Christopher and Peres Meet This Afternoon

By Ron Pemstein (VOA-Jerusalem)

Secretary of State Warren Christopher meets today with Israeli Prime Minister Shimon Peres. The Israeli-Syrian talks are on the agenda.

Following the second round of American-mediated talks between Israel and Syria at a secluded site near Washington, the time has come to determine whether the forum should continue or instead, be postponed until after Israel conducts early elections.

The American position is that negotiations should continue whether or not elections are held here in May. Christopher will meet Peres here this afternoon to determine the next step.

Syria has given negative reports about the latest round of peace talks with Israel. Christopher meets President Hafez al-Assad in Damascus tomorrow. He will convey the Syrian leader's views back here Wednesday.

U.S. Won't Buy Israeli Drones

By David Gollust (VOA-Washington)

The US Defense Department says it has scrapped plans to buy more unmanned spy planes jointly developed by the US and Israel. The program would have been worth more than $4 billion to US and Israeli firms. Defense officials say the administration is ending production of the "Hunter" reconnaissance drone because of poor performance.

The Pentagon had spent nearly $700 million on the first 72 of the aircraft and ground equipment, produced jointly by Israel Aircraft Industries and the American aerospace firm TRW.

Had the program continued, the armed forces would have deployed about 400 of the planes at a cost of over $4 billion. But Defense Secretary William Perry says the Hunter was simply not competitive to a rival drone -- called the Predator -- which the US has used in gathering intelligence over Bosnia.

Pentagon officials say the cancellation was not a major setback to US/Israeli defense cooperation, and that the the decision does not reflect diminished US expectations for unmanned planes. A report earlier last week said pilotless aircraft will have a much greater role in both spy missions and combat in the US Air Force of the future.

Germany Cracks Down on Cyber Anti-Semitism

By Kyle King (VOA-Bonn)

German authorities have moved to block computer users from getting access to some information on the global computer Internet. In the latest effort, authorities forced a German computer network to cut service to parts of the Internet that are allegedly being used to spread anti-Semitic literature.

Last week, authorities forced T-Online to block its users from accessing parts of the Internet they say contain anti-Semitic and neo-Nazi literature.

German officials say they are trying to determine if they can hold computer service companies responsible for allowing the spread of banned neo-nazi writings.

Water May Cause Middle East War

By Francis Ronalds (VOA-Washington)

In electing Yasir Arafat as their president Jan. 21, Palestinians in Gaza and the West Bank took a major step toward full independence. But many specialists believe that sharing the water of the Jordan River basin will be every bit as important for the countries concerned.

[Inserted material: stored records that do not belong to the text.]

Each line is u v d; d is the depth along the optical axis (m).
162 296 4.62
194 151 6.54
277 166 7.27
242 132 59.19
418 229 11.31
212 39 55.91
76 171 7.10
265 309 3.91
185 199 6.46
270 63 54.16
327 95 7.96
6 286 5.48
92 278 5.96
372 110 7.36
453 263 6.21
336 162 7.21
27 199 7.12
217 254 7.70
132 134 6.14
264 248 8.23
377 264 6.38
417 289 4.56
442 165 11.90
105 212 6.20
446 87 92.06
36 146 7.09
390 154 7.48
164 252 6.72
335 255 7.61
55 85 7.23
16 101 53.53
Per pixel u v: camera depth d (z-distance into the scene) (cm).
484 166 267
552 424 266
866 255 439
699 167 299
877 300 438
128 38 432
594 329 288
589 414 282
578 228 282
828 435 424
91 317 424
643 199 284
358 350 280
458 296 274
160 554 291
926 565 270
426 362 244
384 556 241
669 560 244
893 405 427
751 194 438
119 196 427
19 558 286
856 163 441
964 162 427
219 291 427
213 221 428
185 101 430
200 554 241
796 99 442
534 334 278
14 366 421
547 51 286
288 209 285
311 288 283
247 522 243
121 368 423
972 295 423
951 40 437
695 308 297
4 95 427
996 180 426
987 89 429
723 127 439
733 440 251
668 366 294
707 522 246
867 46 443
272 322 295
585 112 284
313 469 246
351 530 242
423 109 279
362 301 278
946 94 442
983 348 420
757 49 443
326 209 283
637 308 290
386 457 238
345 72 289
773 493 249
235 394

Ismail Serageldin, the World Bank's vice president for environmentally sustainable development, has said "Many of the wars in this century were about oil, but wars of the next century will be over water."

Professor Tony Allan, of London University's School of Oriental and African Studies, believes that water should, wherever possible, be traded as a commodity, to prevent wasting it. Professor Franklin Fisher, director of the Institute for Social and Economic Policy in the Middle East at Harvard University, agrees. His institute, where specialists from Jordan, Israel and the Palestinian Autonomous Areas work together, has developed a computer model for a projected Jordan River Basin Water Authority:

"The principle recommendation is that the parties...Jordan, Israel and the Palestinian entity...should set what we call a system of trade in water permits. A water permit is the permission to use somebody else's water for some limited amount of time. Those permits would be traded at prices which are generated and at quantities which are generated by an agreed-upon version of our project's computer model. And there are very substantial gains from that kind of trade."